Ha! That’s the thing, you see. That dumbass will either steal from you, be incompetent, or be so incompetent they leave you for greener pastures. My aunt and uncle ran a Papa’s Pizza To Go franchise, which is a small chain. They did quite well because they’re in a small town and know everybody. The thing is, they always had to be there because they could not get reliable managers. They steal, they’re stupid, or they move on.
If you think my post was racist or something, I apologize but it wasn’t meant that way at all.
Factually, what I posted is accurate. Every time I’ve stopped in this community for doughnuts, the places are run by Asians and they’re family operations. I wasn’t drawing any conclusions from it except to say that by having their kids working there it adds free labor to the equation and helps them survive and thrive. I wouldn’t be surprised if Senegalese or Brazilians or Australians or anybody else in a foreign country would use the family to help survive economically.
In fact, the one four blocks from here, which has jalapeno pigs in a blanket at cinnamon buttermilk doughnuts that I adore, is owned by a family and from what I can see they’re driving cars that cost $25K and up. I have no idea where they live, but the cars indicate they aren’t starving for sure. The greenbacks in their pockets don’t spend any differently than those earned by a doctor.
If doughnuts are an Asian thing that I don’t know about—wildly popular in Seoul or Bangkok or elsewhere—I don’t know about it. But I don’t look down on them or anyone else for what they do. Although I’m college-educated, I don’t look down on anybody for what they do. There are definitely Asians who are successful (I remember some of them blowing the curve out of the water in college), but not all of them come from a background where they can scrape together the tuition.
Besides, that would be like shitting on my blue collar parents.
Yeah, I wasn’t disagreeing with you, what I was getting at was that while to the casual observer, it may seem like immigrants have an affinity for this kind of work, as shown by their disproportionate representation in this sector,
A) For most people, small scale retail operations such as restaurants are really crap ways to make a living, as has been alluded to by others in this thread.

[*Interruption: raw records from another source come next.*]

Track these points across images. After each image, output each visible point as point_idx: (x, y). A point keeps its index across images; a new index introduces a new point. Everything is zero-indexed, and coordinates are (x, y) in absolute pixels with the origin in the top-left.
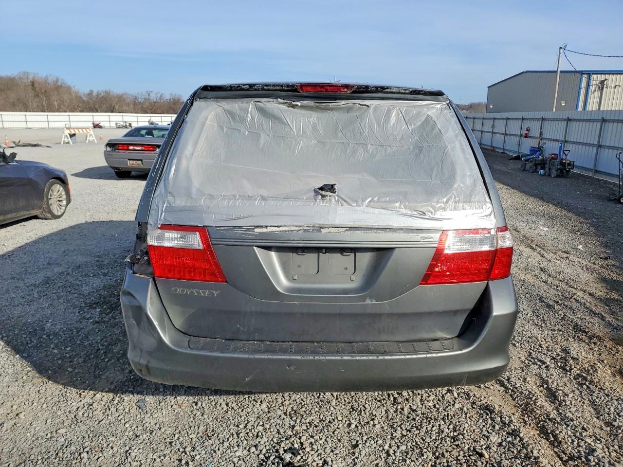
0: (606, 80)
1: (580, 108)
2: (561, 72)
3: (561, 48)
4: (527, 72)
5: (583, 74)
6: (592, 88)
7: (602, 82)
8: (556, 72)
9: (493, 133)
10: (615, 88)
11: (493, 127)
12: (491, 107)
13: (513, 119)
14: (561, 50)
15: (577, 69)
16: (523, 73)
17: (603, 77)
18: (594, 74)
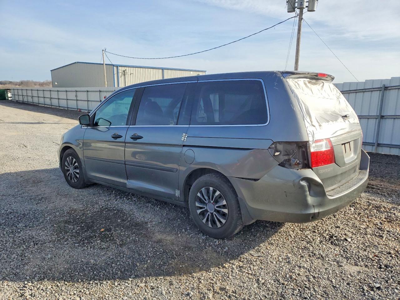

B) Many immigrants get into them because they have no other choices.
Funny, innit, how bad immigrants can make natives look? Step on US soil not knowing a word of English in some cases and through sheer will, they succeed.

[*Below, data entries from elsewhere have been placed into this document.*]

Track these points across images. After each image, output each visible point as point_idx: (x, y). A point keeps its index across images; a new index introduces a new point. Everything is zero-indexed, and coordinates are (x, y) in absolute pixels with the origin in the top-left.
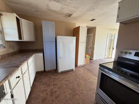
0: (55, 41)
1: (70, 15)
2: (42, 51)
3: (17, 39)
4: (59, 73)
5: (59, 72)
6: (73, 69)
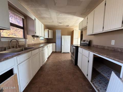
1: (68, 26)
2: (55, 43)
3: (48, 38)
5: (62, 53)
6: (69, 52)
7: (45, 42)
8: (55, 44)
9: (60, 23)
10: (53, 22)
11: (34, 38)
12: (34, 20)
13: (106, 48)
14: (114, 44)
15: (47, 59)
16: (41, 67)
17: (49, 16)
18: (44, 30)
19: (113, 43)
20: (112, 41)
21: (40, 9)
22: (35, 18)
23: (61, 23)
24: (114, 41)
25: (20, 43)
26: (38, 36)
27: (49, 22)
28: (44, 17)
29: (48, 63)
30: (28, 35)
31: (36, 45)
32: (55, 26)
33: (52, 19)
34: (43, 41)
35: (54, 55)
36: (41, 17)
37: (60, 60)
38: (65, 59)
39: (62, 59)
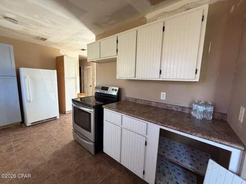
4: (29, 126)
6: (56, 117)
13: (153, 105)
14: (164, 99)
19: (163, 97)
20: (162, 93)
24: (165, 93)
38: (52, 146)
39: (41, 150)
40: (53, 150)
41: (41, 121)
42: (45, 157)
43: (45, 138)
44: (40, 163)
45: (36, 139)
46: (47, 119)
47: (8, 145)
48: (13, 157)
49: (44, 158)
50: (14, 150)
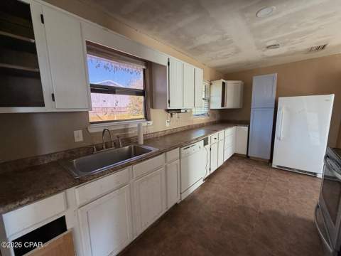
0: (273, 106)
1: (324, 47)
3: (219, 107)
4: (274, 168)
5: (273, 166)
6: (315, 174)
7: (214, 120)
8: (247, 128)
9: (268, 47)
10: (238, 51)
11: (171, 114)
12: (166, 64)
15: (201, 182)
16: (176, 204)
17: (219, 36)
18: (211, 84)
21: (180, 24)
22: (169, 59)
23: (275, 46)
25: (130, 132)
26: (180, 110)
27: (226, 57)
28: (204, 45)
29: (200, 198)
30: (153, 108)
31: (176, 133)
32: (248, 63)
33: (231, 42)
34: (203, 120)
35: (236, 169)
36: (195, 48)
37: (250, 204)
38: (278, 204)
39: (264, 197)
40: (275, 208)
41: (290, 169)
42: (261, 207)
43: (279, 190)
44: (253, 206)
45: (269, 184)
46: (299, 170)
47: (247, 174)
48: (242, 186)
49: (259, 206)
50: (247, 181)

The next generation at the doughnut shop may be doctors.
According to the book Kitchen Confidential, those places generally go out of business pretty quickly.
There’s more to running a restaurant than being a good cook. You need to know how to manage a business. You need to know how to manage people who likely are not in that job by choice and would as soon steal from you as show up for work. You need to deal with suppliers, health inspectors, utilities, etc. You have to manage payroll. Do you want to trust all that to some high school dropout?

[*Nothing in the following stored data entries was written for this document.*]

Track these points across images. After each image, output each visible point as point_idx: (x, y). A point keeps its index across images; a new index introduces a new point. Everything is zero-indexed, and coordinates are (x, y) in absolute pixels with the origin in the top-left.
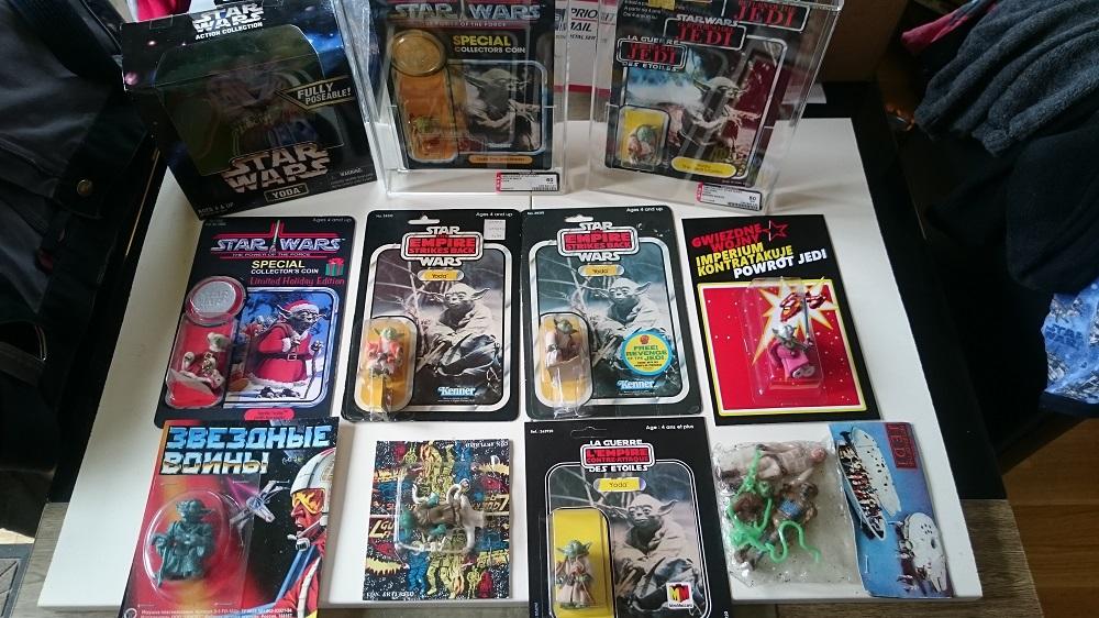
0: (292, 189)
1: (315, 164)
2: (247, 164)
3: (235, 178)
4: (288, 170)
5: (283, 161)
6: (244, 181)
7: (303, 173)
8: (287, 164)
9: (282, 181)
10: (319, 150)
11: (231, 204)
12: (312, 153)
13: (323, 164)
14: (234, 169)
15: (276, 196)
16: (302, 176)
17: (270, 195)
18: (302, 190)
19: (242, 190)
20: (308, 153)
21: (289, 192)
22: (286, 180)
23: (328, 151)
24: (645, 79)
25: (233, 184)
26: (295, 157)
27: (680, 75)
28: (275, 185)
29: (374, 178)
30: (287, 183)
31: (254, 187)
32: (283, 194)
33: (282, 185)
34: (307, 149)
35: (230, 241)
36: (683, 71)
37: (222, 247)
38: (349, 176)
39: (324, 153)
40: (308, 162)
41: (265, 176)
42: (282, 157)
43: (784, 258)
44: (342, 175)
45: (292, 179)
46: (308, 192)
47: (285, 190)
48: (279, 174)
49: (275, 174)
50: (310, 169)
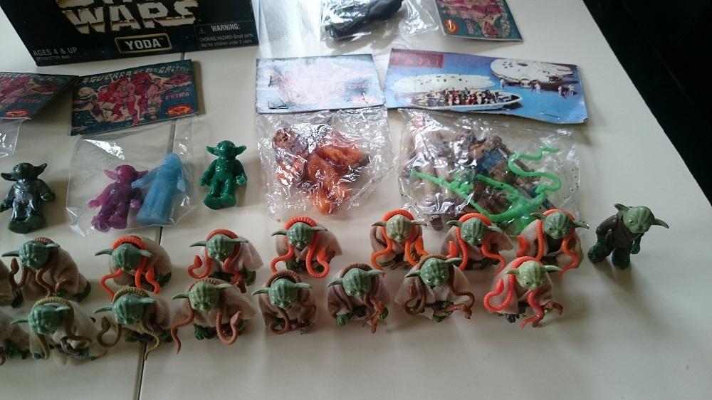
1: (180, 8)
4: (144, 10)
7: (163, 18)
9: (136, 26)
11: (73, 50)
13: (190, 9)
16: (163, 23)
22: (142, 25)
25: (73, 19)
30: (144, 30)
31: (100, 29)
33: (137, 32)
38: (222, 33)
41: (114, 15)
44: (214, 29)
45: (150, 25)
46: (170, 48)
47: (141, 39)
48: (133, 15)
49: (127, 14)
50: (173, 13)
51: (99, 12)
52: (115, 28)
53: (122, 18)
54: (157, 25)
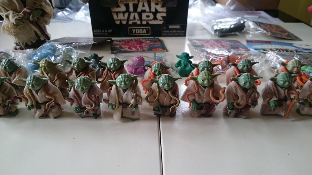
1: (159, 16)
2: (125, 5)
3: (117, 13)
4: (144, 16)
5: (144, 8)
6: (121, 16)
7: (151, 20)
8: (144, 11)
9: (139, 22)
10: (163, 6)
11: (110, 31)
12: (159, 8)
13: (162, 17)
14: (118, 6)
16: (150, 22)
19: (118, 22)
20: (157, 7)
22: (141, 22)
25: (115, 17)
26: (150, 8)
31: (124, 22)
33: (138, 25)
34: (157, 4)
38: (173, 30)
39: (164, 10)
40: (156, 13)
41: (132, 17)
42: (143, 6)
45: (144, 23)
46: (150, 34)
47: (139, 29)
48: (139, 18)
50: (155, 18)
51: (126, 15)
52: (130, 23)
53: (134, 18)
54: (147, 23)
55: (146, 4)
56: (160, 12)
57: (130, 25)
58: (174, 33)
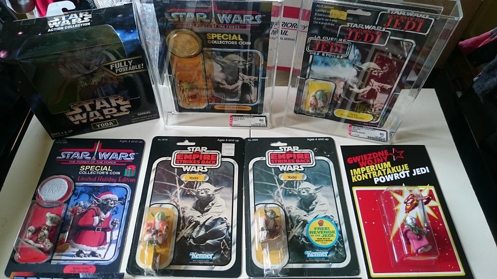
0: (109, 122)
1: (122, 108)
2: (80, 107)
4: (106, 112)
5: (103, 106)
6: (78, 117)
7: (115, 113)
8: (105, 108)
9: (102, 118)
10: (125, 100)
11: (71, 131)
12: (120, 102)
13: (127, 108)
14: (72, 110)
15: (99, 126)
16: (115, 115)
17: (95, 126)
18: (115, 123)
19: (78, 123)
20: (118, 102)
21: (106, 124)
22: (104, 117)
23: (130, 101)
24: (323, 62)
25: (72, 119)
26: (110, 104)
27: (345, 61)
28: (98, 120)
29: (158, 117)
30: (105, 119)
31: (85, 121)
32: (103, 125)
33: (102, 120)
34: (118, 100)
35: (69, 153)
36: (347, 58)
37: (63, 157)
38: (143, 115)
39: (127, 102)
40: (118, 107)
41: (91, 115)
42: (102, 104)
43: (403, 172)
44: (139, 114)
45: (108, 117)
46: (118, 124)
47: (104, 123)
48: (100, 114)
49: (98, 114)
50: (119, 111)
51: (85, 115)
52: (92, 120)
53: (95, 115)
54: (112, 116)
55: (104, 102)
56: (122, 105)
57: (92, 122)
58: (145, 118)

Anyone who has any interest in the reality of restaurant ownership/operation must watch Ramsay’s Kitchen Nightmares. It’s absolutely brilliant and serves as a harsh wake-up call to those who are naive to the restaurant business. Gordon Ramsay is simply mesmerizing as he lays down the tough-love like a drill sergeant in his attempts to rescue people from themselves as they hurtle down the path to financial ruin.
I worked in the industry for 15 years and learned that in order to float a restaurant, one must have food costs and labor costs and overhead costs and good food and good prices and a good market to survive. If any one of those factors is lacking, it’s over.